*Source document:*
________

# Is the Gospel of Thomas Actually Gnostic?



## tellville (Mar 16, 2007)

I am having a discussion with a person from my church right now whether the Gospel of Thomas is actually Gnostic. He is reading this book right now:

The Gospel of Thomas and Christian Wisdom by Stevan Davies
Amazon.com: The Gospel of Thomas and Christian Wisdom: Books: Stevan, L Davies

Here are my friends claims:

"The dating of the Gospel of Thomas is hotly debated by biblical scholars. Some date it to the middle of the 1st century, others to the mid- to late-2nd century. I've started reading the book The Gospel of Thomas and Christian Wisdom by Stevan Davies, who argues for an early date for the Gospel of Thomas. It seems (my information is incomplete) that a date of not later than 140 was originally proposed before the more complete Gospel of Thomas manuscripts were uncovered in the 1940's, and scholars got in the habit of dating Thomas to about 140, sometimes even later. The main reason that Thomas is dated to the mid- to late-2nd century is because of gnostic elements identified in Thomas, but Davies argues that these gnostic elements are not really there, but only imagined by scholars who expect the Gospel of Thomas to be Gnostic. I'm not going to rush to judgment about the dating of Thomas, but I can honestly say that Davies makes scholars who think Thomas is Gnostic look like idiots. If you read the Gospel of Thomas, you don't find a complex gnostic cosmology, and, depending on how you interpret them, many (most?) of the sayings could fit very well with what we learn about Jesus in the New Testament."

________

Items from a data source:

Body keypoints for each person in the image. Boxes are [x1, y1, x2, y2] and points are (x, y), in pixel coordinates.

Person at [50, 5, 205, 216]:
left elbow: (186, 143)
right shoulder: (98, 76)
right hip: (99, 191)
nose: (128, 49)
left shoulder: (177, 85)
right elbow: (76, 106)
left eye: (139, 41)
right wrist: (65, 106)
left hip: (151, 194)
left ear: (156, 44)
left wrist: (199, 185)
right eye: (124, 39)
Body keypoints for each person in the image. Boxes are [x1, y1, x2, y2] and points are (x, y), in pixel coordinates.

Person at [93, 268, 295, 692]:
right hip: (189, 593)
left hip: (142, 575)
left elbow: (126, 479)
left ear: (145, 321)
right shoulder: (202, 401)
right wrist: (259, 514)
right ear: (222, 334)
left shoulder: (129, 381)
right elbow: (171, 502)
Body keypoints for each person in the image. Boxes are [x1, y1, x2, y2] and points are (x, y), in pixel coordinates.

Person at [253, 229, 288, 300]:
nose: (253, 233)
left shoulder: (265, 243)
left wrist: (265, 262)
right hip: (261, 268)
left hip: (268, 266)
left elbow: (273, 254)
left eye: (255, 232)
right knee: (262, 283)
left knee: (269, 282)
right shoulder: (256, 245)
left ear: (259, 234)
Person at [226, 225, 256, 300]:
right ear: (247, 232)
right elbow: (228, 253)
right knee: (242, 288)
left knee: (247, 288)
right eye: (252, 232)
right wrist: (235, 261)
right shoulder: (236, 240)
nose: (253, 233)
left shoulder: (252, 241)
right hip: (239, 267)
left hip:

________

*Task set:*
1) Using the thread on the Gospel of Thomas, say whether each statement agrees with it, answering yes or no and quoting the deciding words: (a) Davies argues for a late date for the Gospel of Thomas; (b) the more complete Gospel of Thomas manuscripts were uncovered in the 1940's; (c) the friend says a reader of the Gospel of Thomas finds a complex gnostic cosmology.
2) According to the thread on the Gospel of Thomas, what is the main reason the Gospel of Thomas is dated to the mid- to late-2nd century?
The records are separate material and have no connection to the thread.

*Solutions:*
1)
(a) No: "who argues for an early date for the Gospel of Thomas"
(b) Yes: "before the more complete Gospel of Thomas manuscripts were uncovered in the 1940's"
(c) No: "you don't find a complex gnostic cosmology"

2) Gnostic elements have been identified in it.